# Ignition controlled 12 volts feed



## RichardD (Sep 14, 2009)

Where is the easiest place to get a 12v ignition controlled feed for my satellite dish?

It's on a 2010 Fiat Ducato chassis.

Richard


----------



## aultymer (Jun 20, 2006)

Ours had the wires pre wired into the wardrobe.


----------



## bjandlin (Sep 15, 2009)

*ignition feed*

Why ignition switched? I would think you need A permanent feed from the leisure battery. Maybe a spare on the charge / distribution box ? not sure how a Rapido is wired.
Barrie


----------



## RichardD (Sep 14, 2009)

I need an ignition controlled 12 volts so that it will lower the sat dish when you turn on ignition.

Yes, there is an accessory connector in the wardrobe but having put a voltmeter on it and then switching ignition on and off, I get no voltage readings.
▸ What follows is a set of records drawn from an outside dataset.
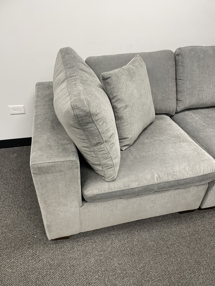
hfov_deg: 53.1
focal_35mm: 26
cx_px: 108
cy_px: 143
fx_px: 215
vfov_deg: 67.3
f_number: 1.6
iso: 125
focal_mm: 4.2
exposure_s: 1/120
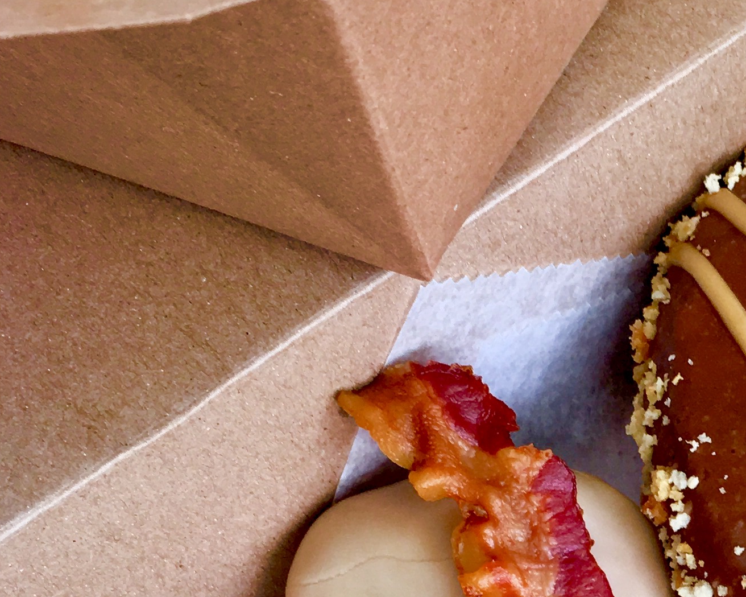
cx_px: 797
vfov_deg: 17.2
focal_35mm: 87
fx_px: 1920
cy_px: 615
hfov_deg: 21.0
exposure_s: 1/120
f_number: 2.2
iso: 40
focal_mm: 4.15
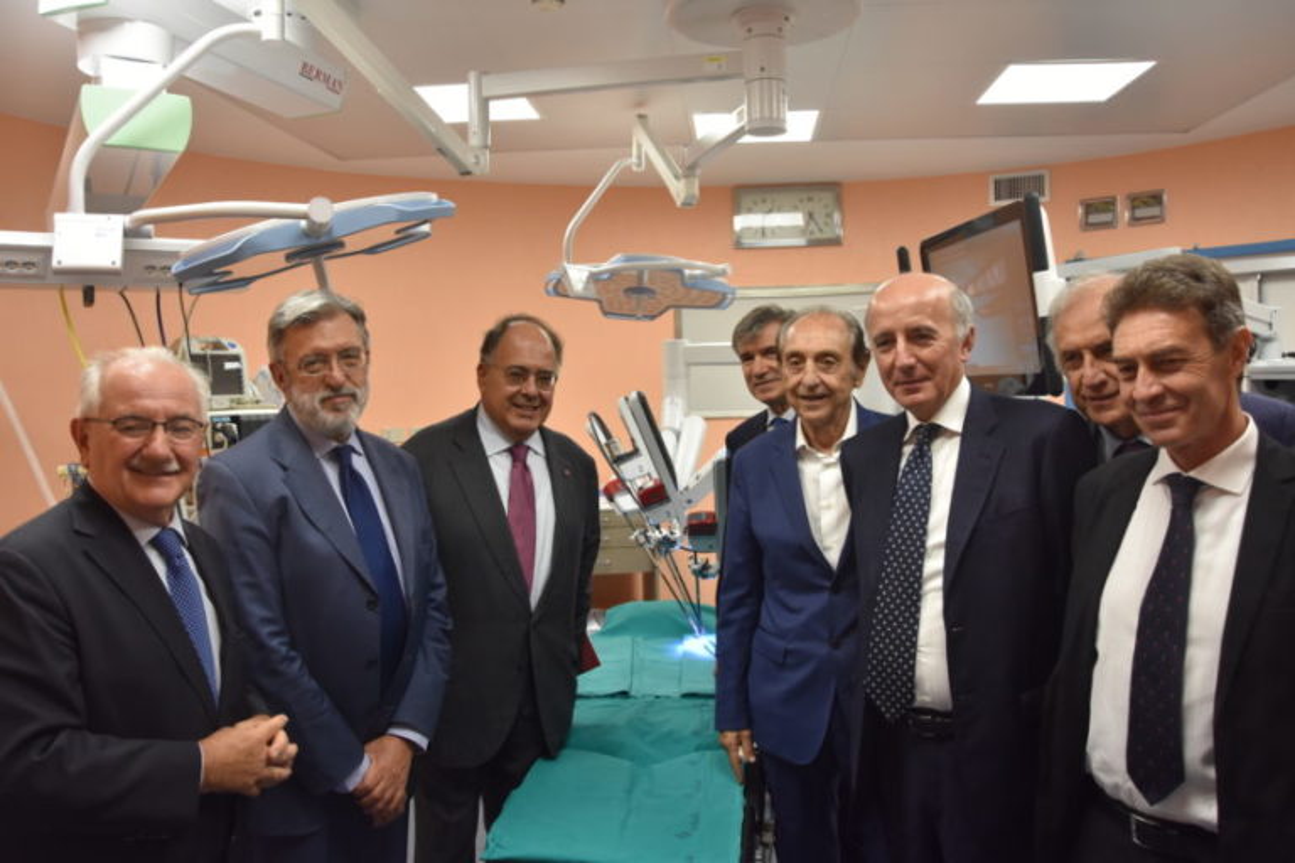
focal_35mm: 27
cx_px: 648
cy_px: 432
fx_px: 971
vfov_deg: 47.9
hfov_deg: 67.4
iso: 800
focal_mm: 18
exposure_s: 1/100
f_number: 5
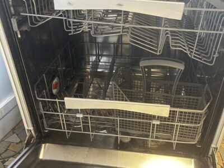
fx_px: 168
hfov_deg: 67.3
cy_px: 84
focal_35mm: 26
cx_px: 112
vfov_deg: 53.1
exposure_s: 1/60
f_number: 1.5
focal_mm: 5.7
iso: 250
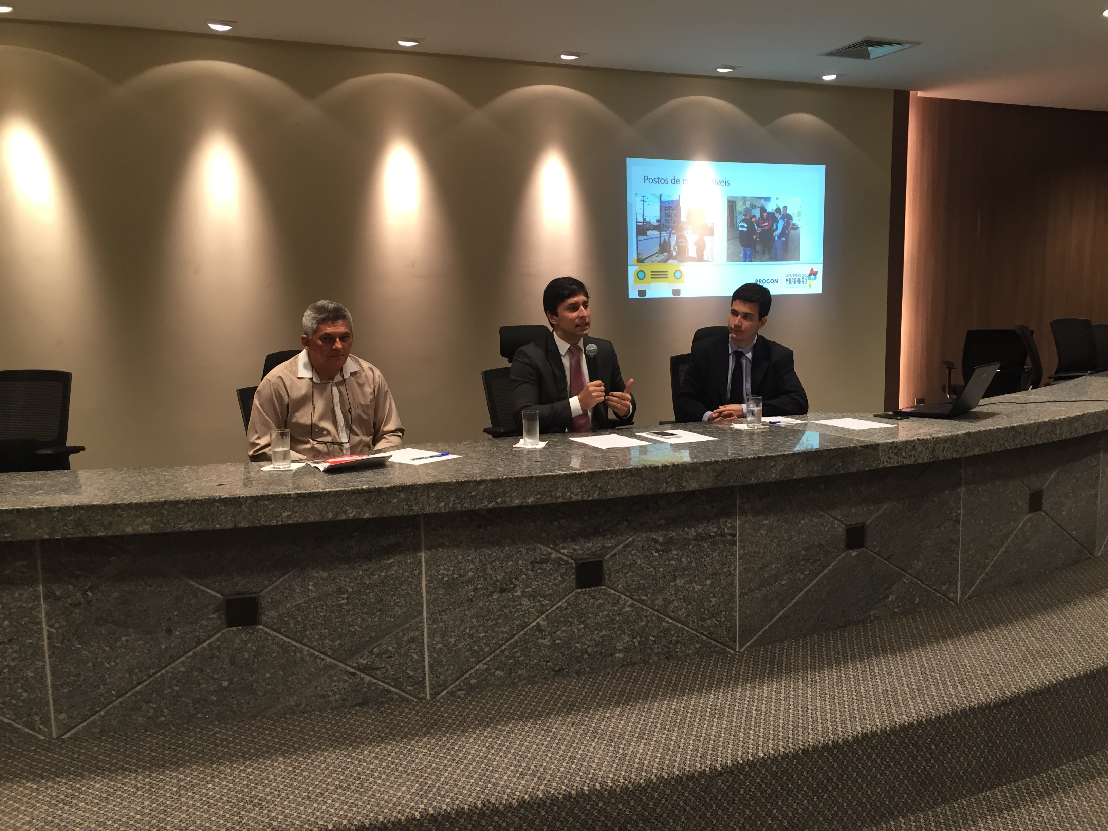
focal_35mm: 29
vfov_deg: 48.2
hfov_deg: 61.7
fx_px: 928
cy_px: 416
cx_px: 554
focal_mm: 4.15
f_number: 2.2
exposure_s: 1/30
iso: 64
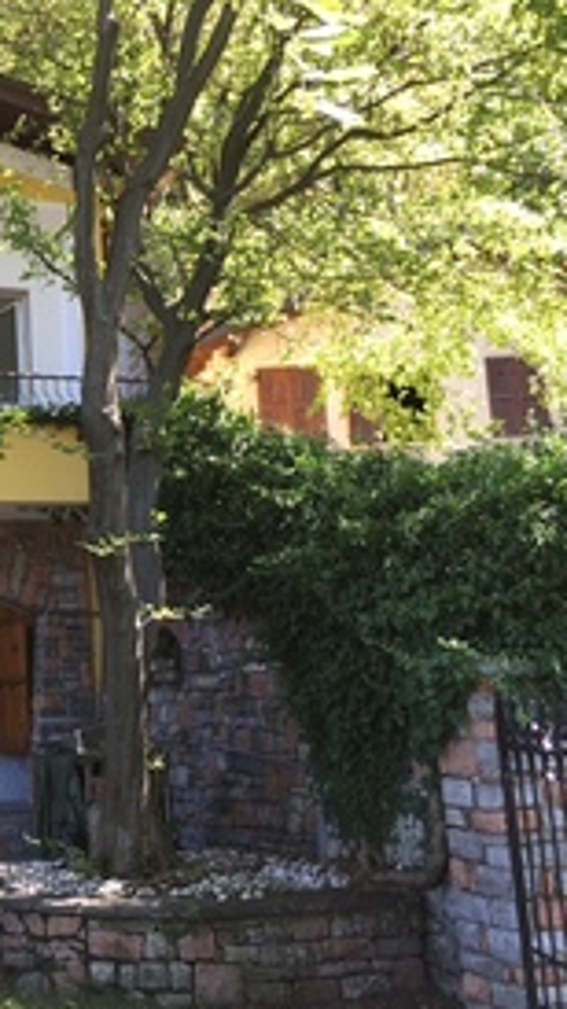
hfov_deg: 26.2
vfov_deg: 47.4
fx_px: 1150
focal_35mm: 43
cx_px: -9
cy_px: 512
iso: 32
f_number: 2.2
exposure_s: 1/100
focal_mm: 4.15
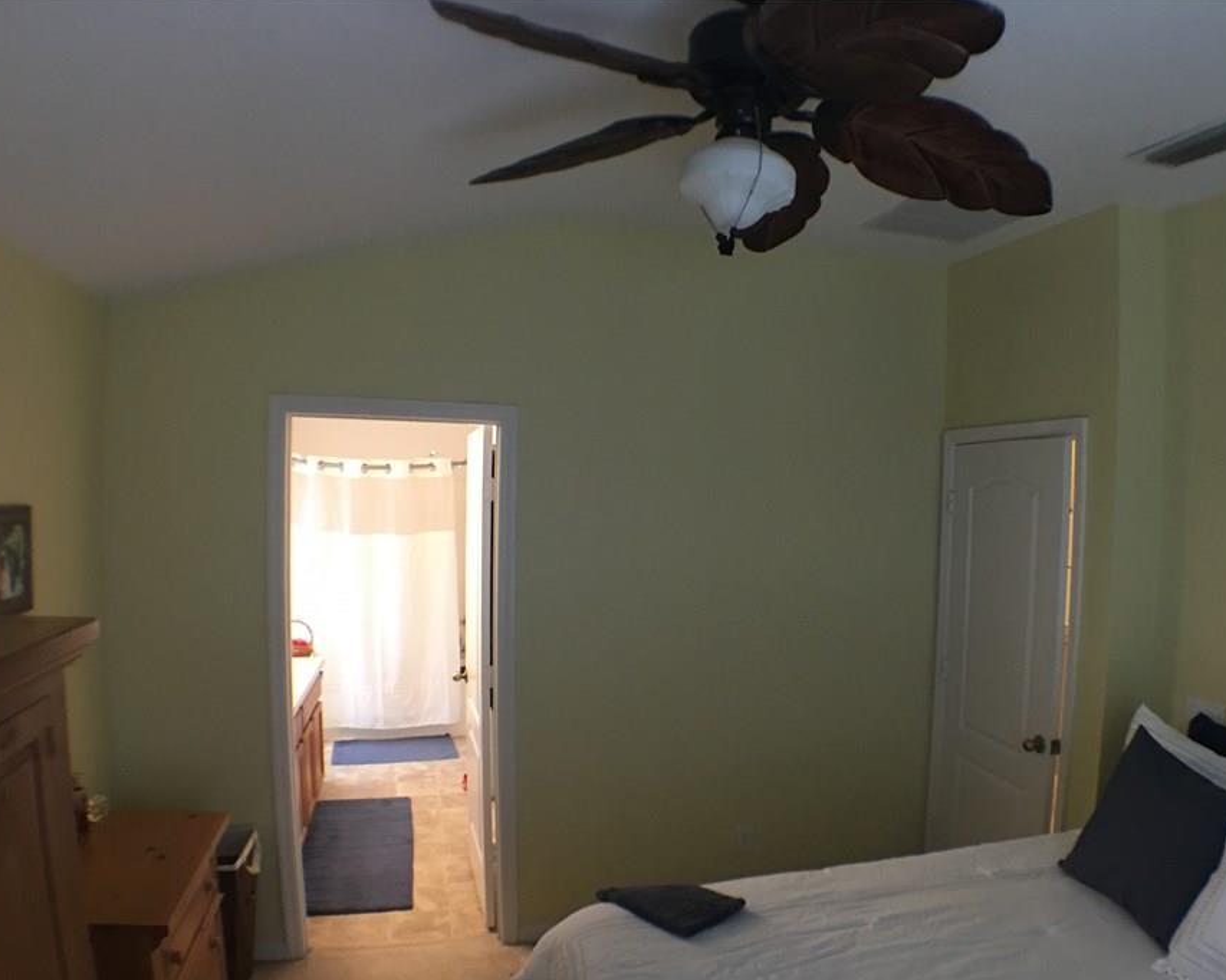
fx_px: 1233
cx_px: 717
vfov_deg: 43.3
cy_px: 546
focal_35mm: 34
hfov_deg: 52.6
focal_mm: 4.15
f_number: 2.2
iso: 100
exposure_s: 1/15
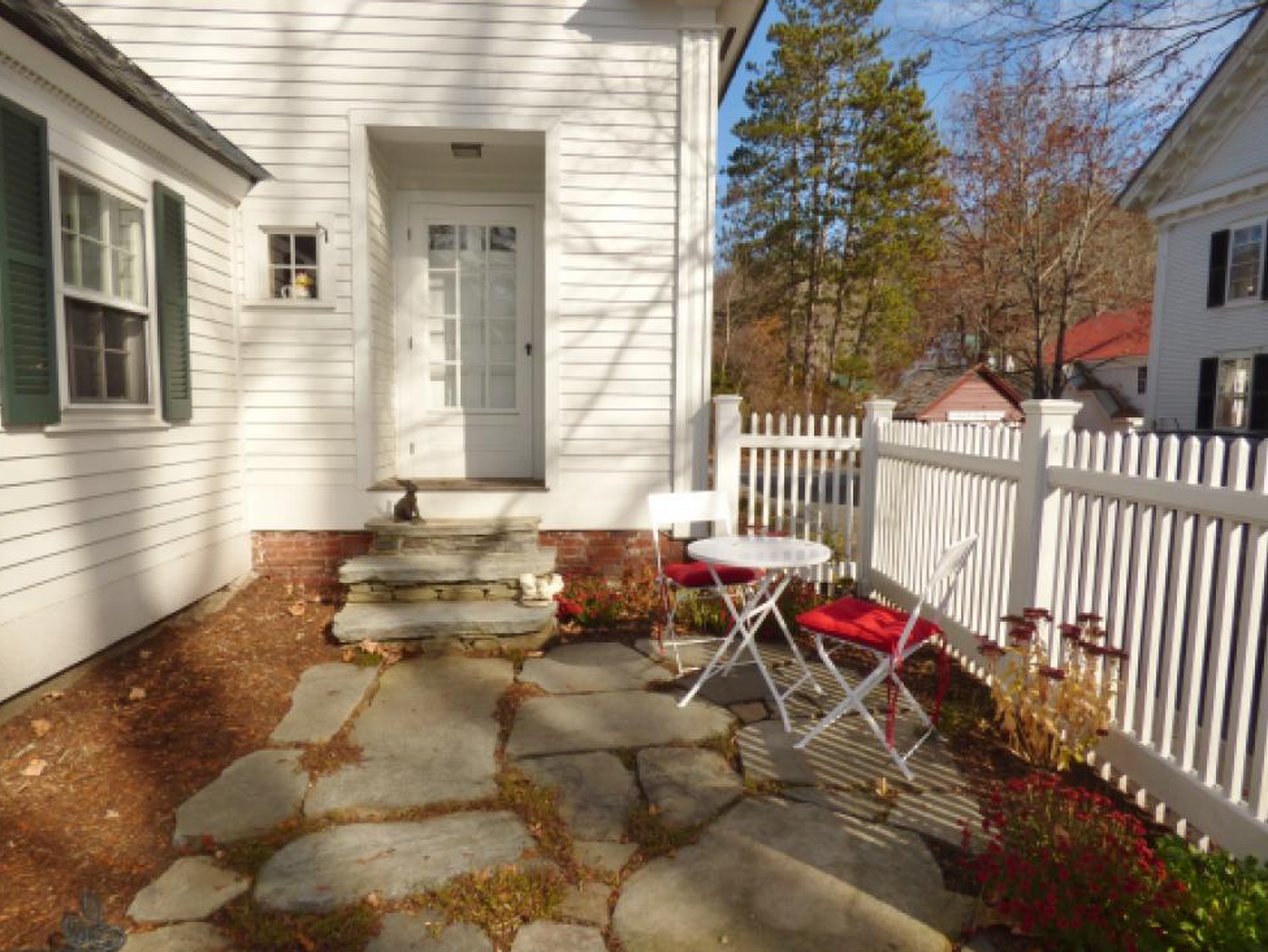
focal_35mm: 21
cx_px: 628
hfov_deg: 79.0
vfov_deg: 63.5
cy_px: 491
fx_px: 770
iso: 100
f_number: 4.5
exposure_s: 1/500
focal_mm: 3.58
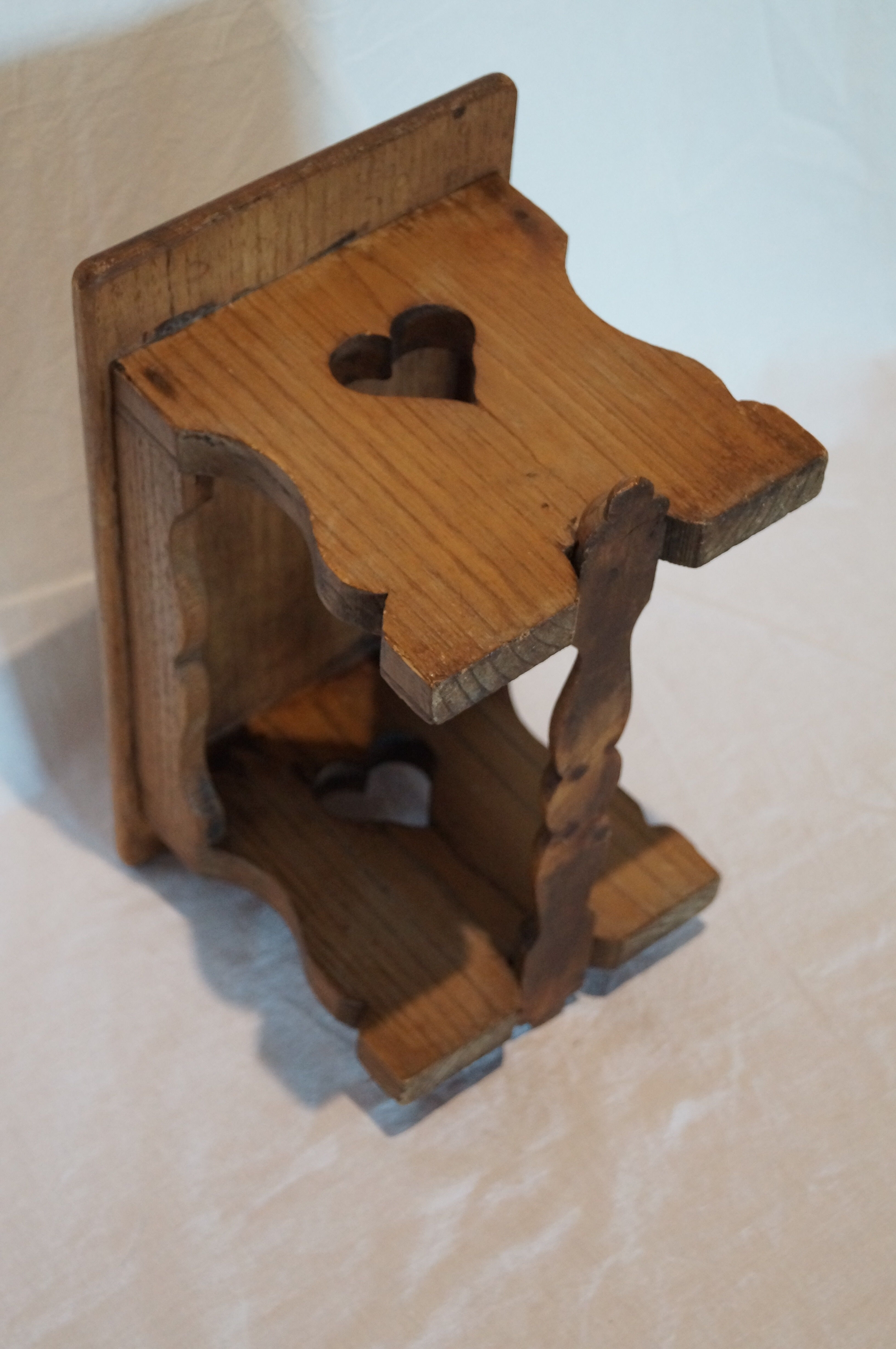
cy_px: 674
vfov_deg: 30.1
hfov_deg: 20.3
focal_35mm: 67
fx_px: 2507
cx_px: 448
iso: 2000
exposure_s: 1/80
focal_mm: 45
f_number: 5.6
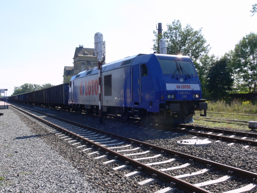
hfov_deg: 52.6
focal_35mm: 35
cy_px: 96
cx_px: 128
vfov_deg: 40.7
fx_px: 260
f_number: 5.6
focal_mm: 7.4
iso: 80
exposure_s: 1/250
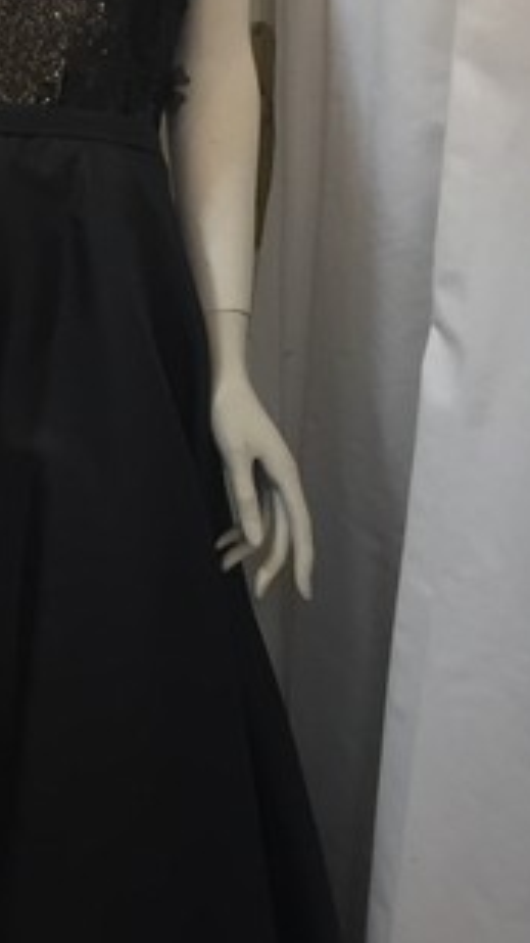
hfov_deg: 14.3
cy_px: 364
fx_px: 2051
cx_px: -77
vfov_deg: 25.8
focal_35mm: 82
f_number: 2.2
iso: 125
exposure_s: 1/33
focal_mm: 4.15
Anyone with a CBE DS520 wiring diagram?

Richard


----------



## Techno100 (May 8, 2010)

The connection point in the wardrobe is made live by AUX 1 button on your control panel or it is on mine/similar. There are 3 terminals at the connection point +ve -ve and I imagine the other is the ignition signal


----------



## Fatalhud (Mar 3, 2006)

12volt fridge supply/ Split charge relay then fused down 

Alan H


----------



## Techno100 (May 8, 2010)

Also my AUX 2 button supplies the cab radio when ignition is off.


----------



## WildThingsKev (Dec 29, 2009)

If you have a CBE panel there is an ignition signal wire going into the 12v supply panel, either the red or the white wire, but it is in the manual.

I've always wondered about the wardrobe socket.

Hey Techno, I see Nuke has created a new forum section just for you Motorhome Mod's

Kev


----------



## eddievanbitz (May 1, 2005)

RichardD said:


> I need an ignition controlled 12 volts so that it will lower the sat dish when you turn on ignition.
> 
> Yes, there is an accessory connector in the wardrobe but having put a voltmeter on it and then switching ignition on and off, I get no voltage readings.
> 
> ...


Try it when the engine is running

Eddie


----------